Quarante-cinq ans après la fin de sa diffusion à Télé-Métropole, Symphorien revient, plus drôle que jamais, au Théâtre du Vieux-Terrebonne jusqu’au 14 août.
Dès l’ouverture du rideau, les téléspectateurs auront la surprise de retrouver un décor similaire à celui de la série mythique. La porte d’entrée ornée de vitraux colorés, l’escalier des chambres, la petite table ronde au milieu du hall et le salon avec lavabo sont identiques. On se croirait à la fin des années 70.
La nouvelle version, écrite par Pierre Huet et Louis Saia, reprend avec succès les codes installés par l’auteur original, Marcel Gamache, et se veut le 270ème épisode de la saga.
MARIO BEUREGARD/AGENCE QMI
On retrouve sur scène les personnages hauts en couleur habitant la maison de Madame Sylvain (Michel Labonte), où Symphorien (François Chenier) travaille comme portier, toujours entouré de son frère Ephrem (Martin Hérault).
Alors que le beau Dr Jetet prend sa retraite, Mademoiselle Lespérance (Natalie Malet) reste une vieille fille et désespère de trouver l’amour, même si Oscar Belmare (Patrice Coquero), le roi des pompes funèbres, la courtise toujours aussi assidument, malgré son dos. douleur.

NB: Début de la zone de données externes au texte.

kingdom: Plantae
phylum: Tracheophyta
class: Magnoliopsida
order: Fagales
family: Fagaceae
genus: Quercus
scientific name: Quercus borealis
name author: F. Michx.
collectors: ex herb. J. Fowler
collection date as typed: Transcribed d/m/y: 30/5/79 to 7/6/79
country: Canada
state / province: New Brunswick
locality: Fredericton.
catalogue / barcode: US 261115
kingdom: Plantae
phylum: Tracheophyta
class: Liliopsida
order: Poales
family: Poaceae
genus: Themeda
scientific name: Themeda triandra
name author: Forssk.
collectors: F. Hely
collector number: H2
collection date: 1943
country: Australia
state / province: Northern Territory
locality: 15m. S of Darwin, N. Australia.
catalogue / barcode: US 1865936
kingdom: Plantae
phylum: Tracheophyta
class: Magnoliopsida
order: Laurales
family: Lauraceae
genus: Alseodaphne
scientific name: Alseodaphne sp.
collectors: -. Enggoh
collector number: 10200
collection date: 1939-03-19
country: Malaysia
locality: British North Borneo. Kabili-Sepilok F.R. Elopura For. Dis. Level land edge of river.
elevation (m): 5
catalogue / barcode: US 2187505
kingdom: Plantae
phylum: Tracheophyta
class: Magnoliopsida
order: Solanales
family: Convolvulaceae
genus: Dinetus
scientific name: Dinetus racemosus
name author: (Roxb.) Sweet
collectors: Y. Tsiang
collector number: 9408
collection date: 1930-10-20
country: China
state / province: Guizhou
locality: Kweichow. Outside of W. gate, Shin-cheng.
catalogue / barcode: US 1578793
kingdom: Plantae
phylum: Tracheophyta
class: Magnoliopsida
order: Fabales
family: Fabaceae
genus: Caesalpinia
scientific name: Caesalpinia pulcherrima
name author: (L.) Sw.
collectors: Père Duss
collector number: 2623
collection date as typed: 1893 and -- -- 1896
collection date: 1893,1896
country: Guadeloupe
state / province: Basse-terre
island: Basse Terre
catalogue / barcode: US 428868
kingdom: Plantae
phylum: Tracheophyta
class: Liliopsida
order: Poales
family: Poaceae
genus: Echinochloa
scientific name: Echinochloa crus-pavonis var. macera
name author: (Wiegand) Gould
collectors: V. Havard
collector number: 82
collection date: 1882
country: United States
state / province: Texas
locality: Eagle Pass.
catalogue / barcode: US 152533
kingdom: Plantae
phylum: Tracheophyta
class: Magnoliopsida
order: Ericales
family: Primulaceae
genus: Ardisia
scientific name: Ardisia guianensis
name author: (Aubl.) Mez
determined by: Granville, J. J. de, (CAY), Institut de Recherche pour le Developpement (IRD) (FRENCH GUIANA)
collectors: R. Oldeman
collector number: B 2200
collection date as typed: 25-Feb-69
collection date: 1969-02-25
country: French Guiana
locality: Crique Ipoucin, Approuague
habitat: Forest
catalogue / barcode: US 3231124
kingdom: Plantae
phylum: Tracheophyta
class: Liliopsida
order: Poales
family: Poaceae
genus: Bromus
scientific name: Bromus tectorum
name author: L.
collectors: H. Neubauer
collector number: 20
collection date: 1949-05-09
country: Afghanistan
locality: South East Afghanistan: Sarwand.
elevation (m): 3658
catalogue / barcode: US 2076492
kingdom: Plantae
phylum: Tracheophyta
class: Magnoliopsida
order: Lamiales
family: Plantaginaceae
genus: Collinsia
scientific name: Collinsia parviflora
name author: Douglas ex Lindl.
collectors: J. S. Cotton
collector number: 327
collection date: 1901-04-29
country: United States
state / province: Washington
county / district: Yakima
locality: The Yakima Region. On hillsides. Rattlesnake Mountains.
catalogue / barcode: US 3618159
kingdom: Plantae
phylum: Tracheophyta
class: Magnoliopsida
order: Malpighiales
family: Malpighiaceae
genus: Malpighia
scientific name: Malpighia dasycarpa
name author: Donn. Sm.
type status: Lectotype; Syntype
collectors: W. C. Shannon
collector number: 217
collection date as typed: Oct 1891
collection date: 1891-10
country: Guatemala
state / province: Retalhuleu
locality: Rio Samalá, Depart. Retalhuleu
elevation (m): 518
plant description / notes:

Madame Sylvain, quant à elle, entretient une relation ambiguë avec le curé de Dolbeau, un ancien amour de jeunesse, tandis que la maussade Agathe Lamarre, belle-mère de Symphorien, s’installe à la maison avec son chat après une liposuccion des jambes. .
Comme dans la série, l’intrigue est mince et on reste dans le festival du jeu de mots simple et élémentaire, mais qui marche à tous les coups : « Vous avez de bonnes conditions de travail. Tu es payé si tu travailles ! », « On ne peut pas se permettre d’être pauvre » ou encore « Je boirai du lait quand les vaches mangeront du raisin » sont parmi les répliques mémorables de la soirée.
MARIO BEUREGARD/AGENCE QMI
L’intérêt de la production réside avant tout dans la performance exceptionnelle des acteurs qui ont pénétré l’essence même de la série originale. Nathalie Mallet incarne Mademoiselle Lespérance, plus libidineuse que jamais, avec un sens du timing parfait. Chaque apparition est délicieuse.
Patrice Coquero donne aussi une performance étonnante, tant dans le burlesque d’Oscar Belmare que face aux traits enjoués d’Agathe Lamar, à laquelle il donne un caractère encore plus caustique et vengeur.
Quant à François Chenier, il est tout simplement époustouflant dans sa ressemblance avec Gilles Latulip, qui incarnait ce personnage dans la série. Tout y est : sa démarche, son habitude de se balancer sur ses pieds, ses mains dans ses poches, ses gestes et sa façon de parler.
La mise en scène de Louis Saya et Pierre Seguin est efficace et sans temps mort, même si l’histoire s’éternise parfois un peu.
Les fans nostalgiques trouveront leur chemin. Les plus jeunes ou ceux qui n’ont pas connu la série seront éblouis par tant de talent.
La pièce de théâtre Symphorien est définitivement un incontournable de l’été.